#### Supplied passage:
This option only applies to standard-universe jobs.

fetch_files = file1, file2, ...

If your job attempts to access a file mentioned in this list, Condor will automatically copy the whole file to the executing machine, where it can be accessed quickly. When your job closes the file, it will be copied back to its original location. This list uses the same syntax as compress_files, shown above.

This option only applies to standard-universe jobs.

append_files = file1, file2, ...

If your job attempts to access a file mentioned in this list, Condor will force all writes to that file to be appended to the end. Furthermore, condor_submit will not truncate it. This list uses the same syntax as compress_files, shown above.

This option may yield some surprising results. If several jobs attempt to write to the same file, their output may be intermixed. If a job is evicted from one or more machines during the course of its lifetime, such an output file might contain several copies of the results. This option should be only be used when you wish a certain file to be treated as a running log instead of a precise result.

This option only applies to standard-universe jobs.

local_files = file1, file2, ...

If your job attempts to access a file mentioned in this list, Condor will cause it to be read or written at the execution machine. This is most useful for temporary files not used for input or output. This list uses the same syntax as compress_files, shown above.

local_files = /tmp/*

This option only applies to standard-universe jobs.

file_remaps = < `` name = newname ; name2 = newname2 ... ''>

Directs Condor to use a new filename in place of an old one. name describes a filename that your job may attempt to open, and newname describes the filename it should be replaced with. newname may include an optional leading access specifier, local: or remote:. If left unspecified, the default access specifier is remote:. Multiple remaps can be specified by separating each with a semicolon.

#### Raw data:
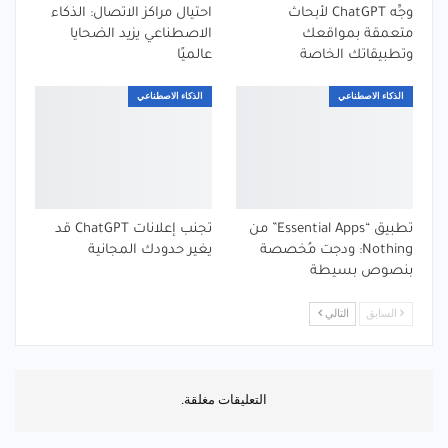
وجِّه ChatGPT لأبحاث
احتيال مراكز الاتصال: الذكاء
متعمقة بمواقعك
الاصطناعي يزيد الضحايا
وتطبيقاتك الخاصة
عالميًا
الذكاء الاصطناعي
الذكاء الاصطناعي
تطبيق “Essential Apps” من
تجنب إعلانات ChatGPT قد
Nothing: ودجت مُخصصة
يغير حدودك المجانية
بنصوص بسيطة
السابق
التالي
التعليقات مغلقة.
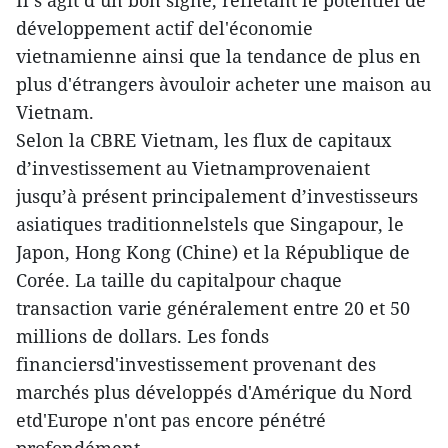
Il s’agit d’un bon signe, reflétant le potentiel de
développement actif del'économie
vietnamienne ainsi que la tendance de plus en
plus d'étrangers àvouloir acheter une maison au
Vietnam.
Selon la CBRE Vietnam, les flux de capitaux
d’investissement au Vietnamprovenaient
jusqu’à présent principalement d’investisseurs
asiatiques traditionnelstels que Singapour, le
Japon, Hong Kong (Chine) et la République de
Corée. La taille du capitalpour chaque
transaction varie généralement entre 20 et 50
millions de dollars. Les fonds
financiersd'investissement provenant des
marchés plus développés d'Amérique du Nord
etd'Europe n'ont pas encore pénétré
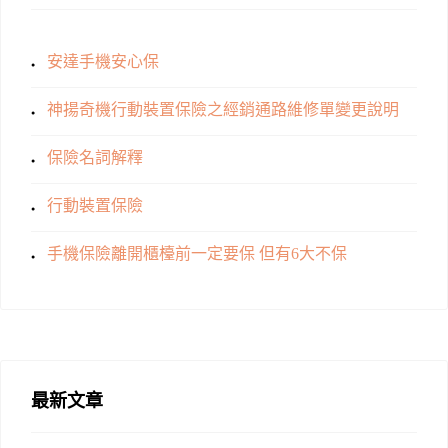
安達手機安心保
神揚奇機行動裝置保險之經銷通路維修單變更說明
保險名詞解釋
行動裝置保險
手機保險離開櫃檯前一定要保 但有6大不保
最新文章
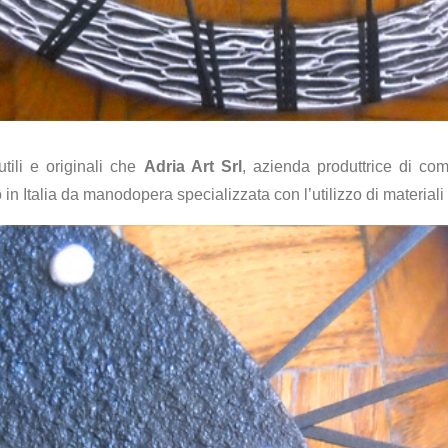
tili e originali che
Adria Art Srl
, azienda produttrice di c
Italia da manodopera specializzata con l’utilizzo di materiali di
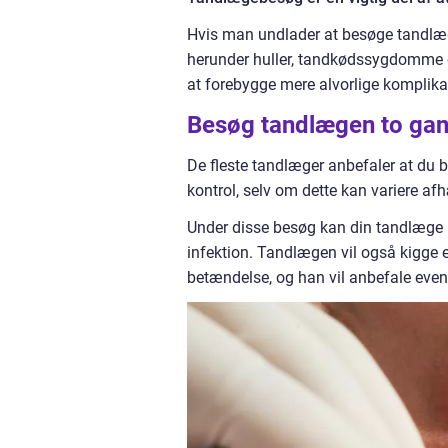
Hvis man undlader at besøge tandlæg
herunder huller, tandkødssygdomme o
at forebygge mere alvorlige komplikat
Besøg tandlægen to gan
De fleste tandlæger anbefaler at du
kontrol, selv om dette kan variere af
Under disse besøg kan din tandlæge r
infektion. Tandlægen vil også kigge
betændelse, og han vil anbefale even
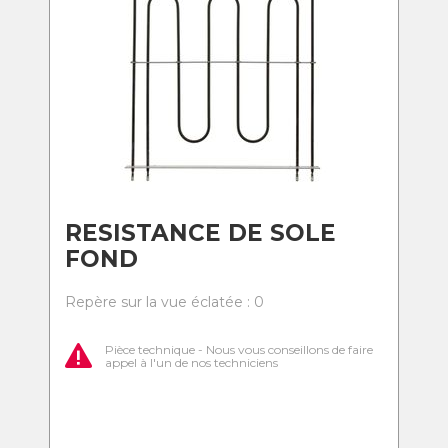
RESISTANCE DE SOLE
FOND
Repère sur la vue éclatée : 0
Pièce technique - Nous vous conseillons de faire
appel à l'un de nos techniciens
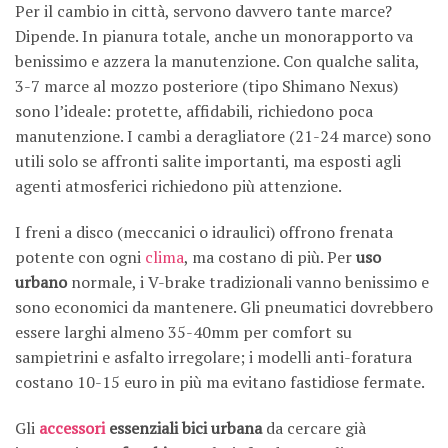
Per il cambio in città, servono davvero tante marce?
Dipende. In pianura totale, anche un monorapporto va
benissimo e azzera la manutenzione. Con qualche salita,
3-7 marce al mozzo posteriore (tipo Shimano Nexus)
sono l’ideale: protette, affidabili, richiedono poca
manutenzione. I cambi a deragliatore (21-24 marce) sono
utili solo se affronti salite importanti, ma esposti agli
agenti atmosferici richiedono più attenzione.
I freni a disco (meccanici o idraulici) offrono frenata
potente con ogni
clima
, ma costano di più. Per
uso
urbano
normale, i V-brake tradizionali vanno benissimo e
sono economici da mantenere. Gli pneumatici dovrebbero
essere larghi almeno 35-40mm per comfort su
sampietrini e asfalto irregolare; i modelli anti-foratura
costano 10-15 euro in più ma evitano fastidiose fermate.
Gli
accessori
essenziali bici urbana
da cercare già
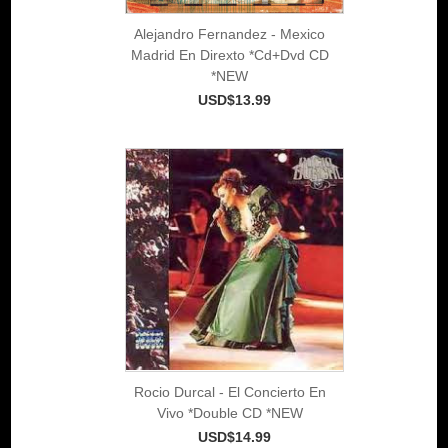
Alejandro Fernandez - Mexico
Madrid En Direxto *Cd+Dvd CD
*NEW
USD$13.99
Rocio Durcal - El Concierto En
Vivo *Double CD *NEW
USD$14.99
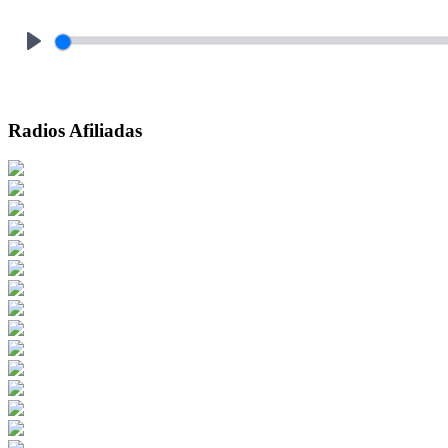
Play
Radios Afiliadas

#### Required work:
- 1) Write down the part of the Condor file options passage that runs from "This option may" up to and including "a precise result.".
- 2) Render this sentence from the Condor file options passage in Spanish: "When your job closes the file, it will be copied back to its original location."
- 3) Answer these questions from the Condor file options passage:
(a) Under append_files, what will condor_submit not do to the file?
(b) What kind of files is local_files said to be most useful for?
(c) Under file_remaps, what access specifier is used when none is given?

#### Task answers:
- 1)
This option may yield some surprising results. If several jobs attempt to write to the same file, their output may be intermixed. If a job is evicted from one or more machines during the course of its lifetime, such an output file might contain several copies of the results. This option should be only be used when you wish a certain file to be treated as a running log instead of a precise result.

- 2) Cuando su trabajo cierra el archivo, este se copiará de vuelta a su ubicación original.

- 3)
(a) It will not truncate it.
(b) Temporary files not used for input or output.
(c) remote: